China concerns prompt US move to rejoin Unesco
The UN’s cultural and scientific agency, Unesco, has announced that the US plans to rejoin – and pay more than $600m (£477m) in back dues – after a decade-long dispute sparked by the organisation’s move to include Palestine as a member.
US officials say the decision to return was motivated by concern that China is filling the gap left by Washington in Unesco policymaking, notably in setting standards for artificial intelligence and technology education around the world.
The US deputy secretary of state for management and resources, Richard Verma, submitted a letter last week to the Unesco director general, Audrey Azoulay, formalising the plan to rejoin.
There was applause in the Unesco auditorium as Azoulay announced the plan to ambassadors at a special meeting on Monday, and many delegates stood up to welcome the news – and the new influx of money. The return of the US, once the agency’s biggest funder, is expected to face a vote by its 193 member states next month, according to a Unesco diplomat.
The decision is a big financial boost to Unesco, known for its World Heritage programme as well as projects to fight climate change and teach girls to read.
The US and Israel stopped funding Unesco after it voted to include Palestine as a member state in 2011, and both countries lost their voting rights in 2013. The Trump administration decided in 2017 to withdraw from the agency altogether, citing anti-Israel bias and management problems.

Task statement:
Continue the news article on the US move to rejoin Unesco, starting after its last sentence.

Data for review:
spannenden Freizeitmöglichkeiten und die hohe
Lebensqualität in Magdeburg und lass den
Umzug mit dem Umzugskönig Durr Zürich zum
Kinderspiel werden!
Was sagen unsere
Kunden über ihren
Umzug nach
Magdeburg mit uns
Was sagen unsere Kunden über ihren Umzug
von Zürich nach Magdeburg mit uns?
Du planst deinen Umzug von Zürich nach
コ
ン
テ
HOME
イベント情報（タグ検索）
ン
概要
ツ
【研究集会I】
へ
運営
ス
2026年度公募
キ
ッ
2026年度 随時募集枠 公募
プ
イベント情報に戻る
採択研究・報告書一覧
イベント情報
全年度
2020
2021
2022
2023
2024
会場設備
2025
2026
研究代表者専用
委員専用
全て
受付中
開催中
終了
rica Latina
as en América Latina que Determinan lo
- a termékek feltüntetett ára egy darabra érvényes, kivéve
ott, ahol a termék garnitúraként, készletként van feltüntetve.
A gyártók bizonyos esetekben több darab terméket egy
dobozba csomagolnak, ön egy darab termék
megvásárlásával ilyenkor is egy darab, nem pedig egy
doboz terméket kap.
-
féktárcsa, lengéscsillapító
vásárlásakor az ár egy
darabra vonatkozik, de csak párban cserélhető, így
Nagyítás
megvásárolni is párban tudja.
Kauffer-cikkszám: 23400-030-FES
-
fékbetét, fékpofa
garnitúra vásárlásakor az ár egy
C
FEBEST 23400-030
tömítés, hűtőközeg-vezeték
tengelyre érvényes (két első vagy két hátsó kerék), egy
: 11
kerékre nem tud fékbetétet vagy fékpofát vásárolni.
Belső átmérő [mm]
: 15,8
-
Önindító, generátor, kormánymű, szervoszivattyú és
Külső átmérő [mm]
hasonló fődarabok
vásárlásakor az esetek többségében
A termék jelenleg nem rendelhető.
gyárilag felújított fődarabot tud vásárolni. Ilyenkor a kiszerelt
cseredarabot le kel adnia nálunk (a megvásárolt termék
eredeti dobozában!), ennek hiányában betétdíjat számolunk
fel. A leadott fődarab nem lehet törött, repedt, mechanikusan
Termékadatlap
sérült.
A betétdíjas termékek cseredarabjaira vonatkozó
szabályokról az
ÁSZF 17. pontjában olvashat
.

Response:
In his letter last week, Verma noted efforts by Unesco toward management reform, and “decreasing politicised debate, especially on Middle East issues”. A delegation from Washington came to Paris last week to hand-deliver the letter, obtained by the Associated Press news agency.
Since her election in 2017, Azoulay has worked to address the reasons the US left, through budget reforms and building consensus among Jordanian, Palestinian and Israeli diplomats around sensitive Unesco resolutions.
The US decision to return “is the result of five years of work, during which we calmed tensions, notably on the Middle East, improved our response to contemporary challenges, resumed major initiatives on the ground and modernised the functioning of the organisation,” Azoulay told AP.
She met Democrats and Republicans in Washington to explain those efforts, according to a Unesco diplomat. Thanks to those bipartisan negotiations, Unesco diplomats expressed confidence that the US decision to return is for the long term, regardless of who wins next year’s presidential election.
The diplomats were not authorised to be publicly named discussing the behind-the-scenes work that led to the decision.
Under the plan, the US government would pay its 2023 dues plus $10m in bonus contributions this year earmarked for Holocaust education, preserving cultural heritage in Ukraine, journalist safety, and science and technology education in Africa, Verma’s letter says.
The Biden administration has requested $150m for the 2024 budget to go toward Unesco dues and arrears. The plan foresees similar requests for the ensuing years until the full debt of $619m is paid off.
That makes up a large part of Unesco’s $534m annual operating budget. Before leaving, the US contributed 22% of the agency’s overall funding.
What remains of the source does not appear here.